Directions |
Repeat exactly, and only, the lines of the material below from the one that contains "(sheet (at 39.37" through its final line.

[Recorded information Boundary: Start]

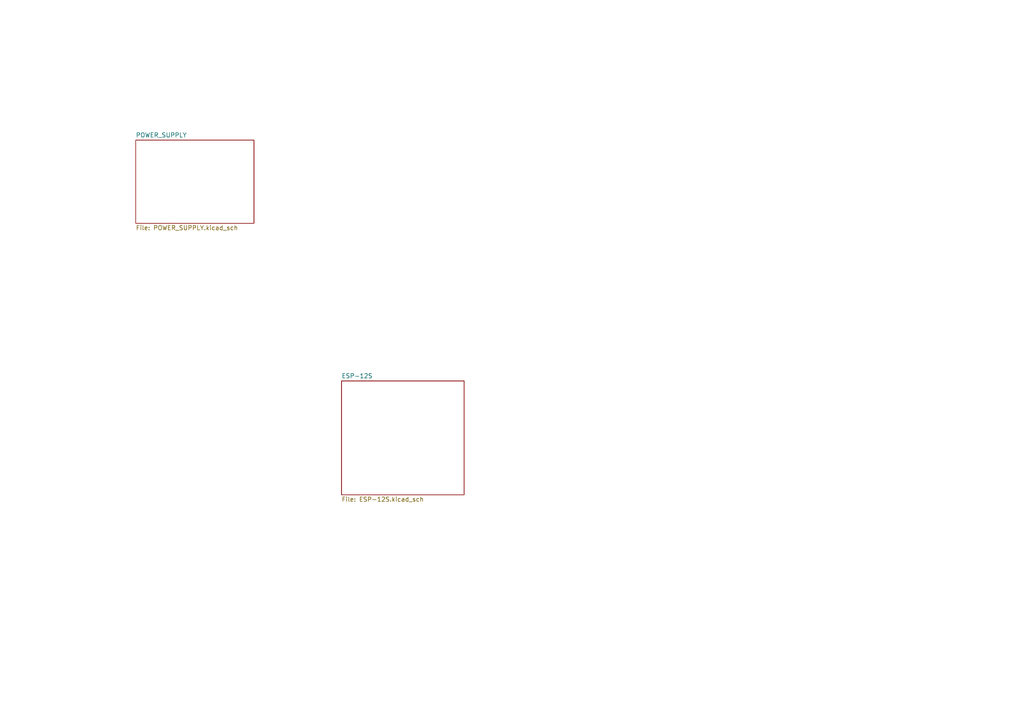
<source format=kicad_sch>
(kicad_sch (version 20230121) (generator eeschema)

  (uuid 214c2b0c-e377-4b7f-8bdd-75333cb9dcd1)

  (paper "A4")

  


  (sheet (at 39.37 40.64) (size 34.29 24.13) (fields_autoplaced)
    (stroke (width 0.1524) (type solid))
    (fill (color 0 0 0 0.0000))
    (uuid 19ea89f7-aa30-493f-ae4b-82f44ee1c242)
    (property "Sheetname" "POWER_SUPPLY" (at 39.37 39.9284 0)
      (effects (font (size 1.27 1.27)) (justify left bottom))
    )
    (property "Sheetfile" "POWER_SUPPLY.kicad_sch" (at 39.37 65.3546 0)
      (effects (font (size 1.27 1.27)) (justify left top))
    )
    (instances
      (project "WLED_V0.1"
        (path "/982a1833-628e-4c1f-af3b-fb27800f6621/fc46754a-1a21-49e2-8283-d15cdfa19d98" (page "4"))
      )
    )
  )

  (sheet (at 99.06 110.49) (size 35.56 33.02) (fields_autoplaced)
    (stroke (width 0.1524) (type solid))
    (fill (color 0 0 0 0.0000))
    (uuid 1f621328-5103-416e-a991-3c3b3064e313)
    (property "Sheetname" "ESP-12S" (at 99.06 109.7784 0)
      (effects (font (size 1.27 1.27)) (justify left bottom))
    )
    (property "Sheetfile" "ESP-12S.kicad_sch" (at 99.06 144.0946 0)
      (effects (font (size 1.27 1.27)) (justify left top))
    )
    (instances
      (project "WLED_V0.1"
        (path "/982a1833-628e-4c1f-af3b-fb27800f6621/fc46754a-1a21-49e2-8283-d15cdfa19d98" (page "3"))
      )
    )
  )
)

</source>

[Recorded information Boundary: End]

Task answer |
  (sheet (at 39.37 40.64) (size 34.29 24.13) (fields_autoplaced)
    (stroke (width 0.1524) (type solid))
    (fill (color 0 0 0 0.0000))
    (uuid 19ea89f7-aa30-493f-ae4b-82f44ee1c242)
    (property "Sheetname" "POWER_SUPPLY" (at 39.37 39.9284 0)
      (effects (font (size 1.27 1.27)) (justify left bottom))
    )
    (property "Sheetfile" "POWER_SUPPLY.kicad_sch" (at 39.37 65.3546 0)
      (effects (font (size 1.27 1.27)) (justify left top))
    )
    (instances
      (project "WLED_V0.1"
        (path "/982a1833-628e-4c1f-af3b-fb27800f6621/fc46754a-1a21-49e2-8283-d15cdfa19d98" (page "4"))
      )
    )
  )

  (sheet (at 99.06 110.49) (size 35.56 33.02) (fields_autoplaced)
    (stroke (width 0.1524) (type solid))
    (fill (color 0 0 0 0.0000))
    (uuid 1f621328-5103-416e-a991-3c3b3064e313)
    (property "Sheetname" "ESP-12S" (at 99.06 109.7784 0)
      (effects (font (size 1.27 1.27)) (justify left bottom))
    )
    (property "Sheetfile" "ESP-12S.kicad_sch" (at 99.06 144.0946 0)
      (effects (font (size 1.27 1.27)) (justify left top))
    )
    (instances
      (project "WLED_V0.1"
        (path "/982a1833-628e-4c1f-af3b-fb27800f6621/fc46754a-1a21-49e2-8283-d15cdfa19d98" (page "3"))
      )
    )
  )
)

</source>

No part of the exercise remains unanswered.